### SOURCE EXTRACT
☆ ☆ ☆ ☆

O'Connor is '19 and out'
Long serving councillor and cricket fan, David O'Connor tells John Manning why he is retiring from the council for a new role at Cricket Ireland
Cricket-mad David O'Connor has been batting for the people of rural Fingal for 19 years on the council but has called time on his 19-year career in local politics to pursue a role promoting the sport he loves.
The long-serving councillor with his political base rooted in the rural villages of north Fingal made the shock announcement, early last week that he would step down from the council as he prepares to take on the presidency of Cricket Ireland, next year.
He told the Fingal Independent that the timing was to avoid the traditional round of tributes from his fellow councillors at the full council's monthly meetings. Mr O'Connor explained: 'I didn't want the tributes. My father was great at crying and I'm a bit the same.'
However, that plan may have backfired on him a little bit has he as fielded hundreds of calls since making the announcement he would step down from the council, delivering their tributes personally to the popular local councillor.
So was the decision to call time on his 19-year career in the local authority a difficult one? Mr O'Connor said: 'It was a difficult decision. Politics is a bit like a drug - it draws you in. I started working on Cathal Boland then to see if he would take over from me - he lives beside me and knows the area very well. I wanted to try and make sure there was kind of a seamless transition.'
Mr Boland is a former county councillor himself who stepped away from public life in 2004 but has remained active in the community, most notably in his work for the Fingal Old IRA Commemorative Society. Mr O'Connor said he had been working to convince Mr Boland to take his place on the council for the remainder of the term up to next summer's local elections.
He said: 'Cathal was always a political animal and I think he's got his mojo back. He's doing great work at the moment with the Old IRA Commemorative Society.'
Mr O'Connor is happy with his decision to retire from the council and said: 'Ah it is the right decision, there is no doubt. I'll still be in the public eye with the cricket and other sports I'm involved in.'
Having said that, had the Cricket Ireland opportunity not come along, he is not altogether sure he would not have thrown his hat in the ring again, come the next local elections in 2019.
The Ballyboughal-based former councillor said: 'For most politicians in the fourth year of their term, who are questioning what they want to do, half of them will tell you I'm not going to run again until Christmas comes around and they get their mojo back again and the clock starts ticking down to the election.'
Asked what he will miss about the job, he said: 'Making a difference, I think. I know that may be a cliché but I'll miss finding out what is really going on in the county and making it work for people.'
While he listed a number of projects he was involved in developing like the Seamus Ennis Arts Centre in Naul or the eagerly-awaited development of the Broadmeadow Way walkway across Broadmeadow Estuary, Mr O'Connor said it was the little victories that made the job a rewarding one.

☆ ☆ ☆ ☆

(Skeletal landmark data)
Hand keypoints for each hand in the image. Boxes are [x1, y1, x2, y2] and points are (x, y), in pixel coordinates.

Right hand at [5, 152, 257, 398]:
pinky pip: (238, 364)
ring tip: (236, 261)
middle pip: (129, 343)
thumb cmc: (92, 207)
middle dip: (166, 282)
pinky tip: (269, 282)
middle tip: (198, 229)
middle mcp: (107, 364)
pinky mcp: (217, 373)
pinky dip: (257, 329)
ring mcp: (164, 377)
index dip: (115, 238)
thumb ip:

☆ ☆ ☆ ☆

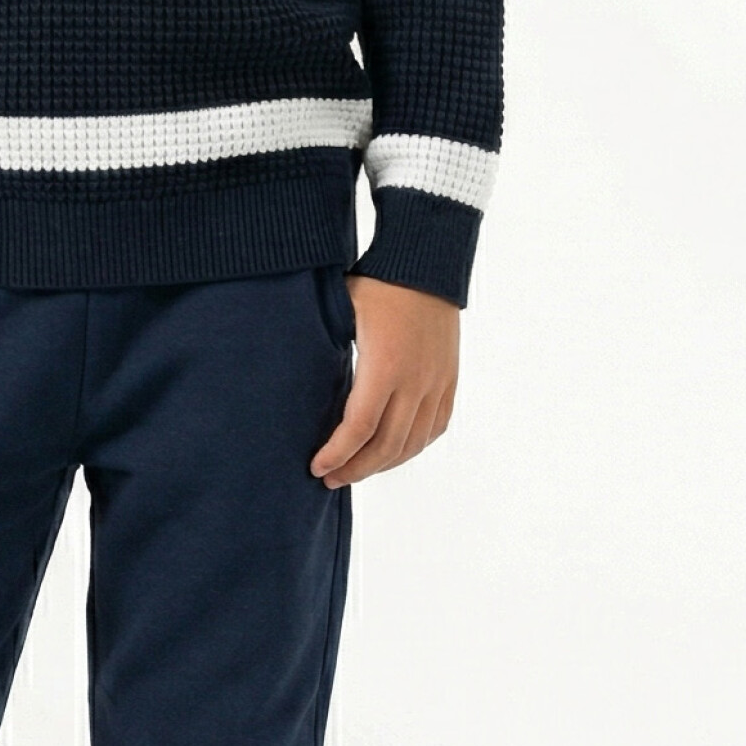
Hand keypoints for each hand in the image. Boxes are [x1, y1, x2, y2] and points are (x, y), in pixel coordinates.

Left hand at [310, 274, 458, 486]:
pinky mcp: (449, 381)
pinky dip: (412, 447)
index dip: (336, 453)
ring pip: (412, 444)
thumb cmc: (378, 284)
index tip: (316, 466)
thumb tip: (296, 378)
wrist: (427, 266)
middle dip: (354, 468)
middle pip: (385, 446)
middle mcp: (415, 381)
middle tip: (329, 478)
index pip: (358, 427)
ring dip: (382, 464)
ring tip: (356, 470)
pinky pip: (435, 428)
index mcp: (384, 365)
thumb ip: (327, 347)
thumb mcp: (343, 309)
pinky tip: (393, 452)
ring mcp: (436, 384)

☆ ☆ ☆ ☆

### EXERCISE AIM
Write the next part of the article on David O'Connor's retirement from the council, beginning right after its final sentence. The entries have nothing to do with this exercise.

### RESPONSE FOR THIS EXERCISE
He said: 'You get to help a few people get what they are entitled to. It's the small stuff like that, that is the reward. That's what makes you think: 'That's why I'm here.''
Mr O'Connor is now President Elect of Cricket Ireland and hopes to be confirmed in that position next year and he is looking forward to this new chapter in his life.
He accepted a nomination to the post in April, after a lifetime of involvement in Fingal cricket which he said he was 'honoured' to represent on the national and indeed, international stage.
Even as we speak, the cricket fan is preparing to go over to Malahide Castle to see Ireland play India in a T20 international and is looking forward to travelling around the world in pursuit of the Irish cricket team to share in the sport's elevated status in the country as a Test Nation.
The position is entirely voluntary and Mr O'Connor and his wife Breege already build holidays around cricket and that is something they are going to be doing a lot more of in the days ahead.
The retiring councillor, in his new role with Cricket Ireland is hoping he gets to meet arguably the greatest cricketer that Fingal has ever produced, in Eoin Morgan 'and shake his hand at Lord's'.
According to Mr O'Connor the development of a cricket centre at Balrothery in which he was involved, has proven to be a huge impetus for cricket in Fingal and driven the success of north Fingal teams and seen Balrothery cricketers like John Mooney achieve extraordinary things on the world stage.
All of that is to come but reflecting on his career in Fingal County Council, David O'Connor said he would like to be remembered as someone 'who did the best he could for the people who elected me and who was able to look at the bigger picture, and not just focus on my own area or getting re-elected'.
He leaves behind an ever-younger council and he departs the scene with some simple advice for new public representatives serving on the council.
He told them to 'be honest with council officials and be honest with the people who elected you'. Mr O'Connor said that at times he had to make decisions that were unpopular with the people who elected him but they would turn around and elect him again because he was straight about his reasons.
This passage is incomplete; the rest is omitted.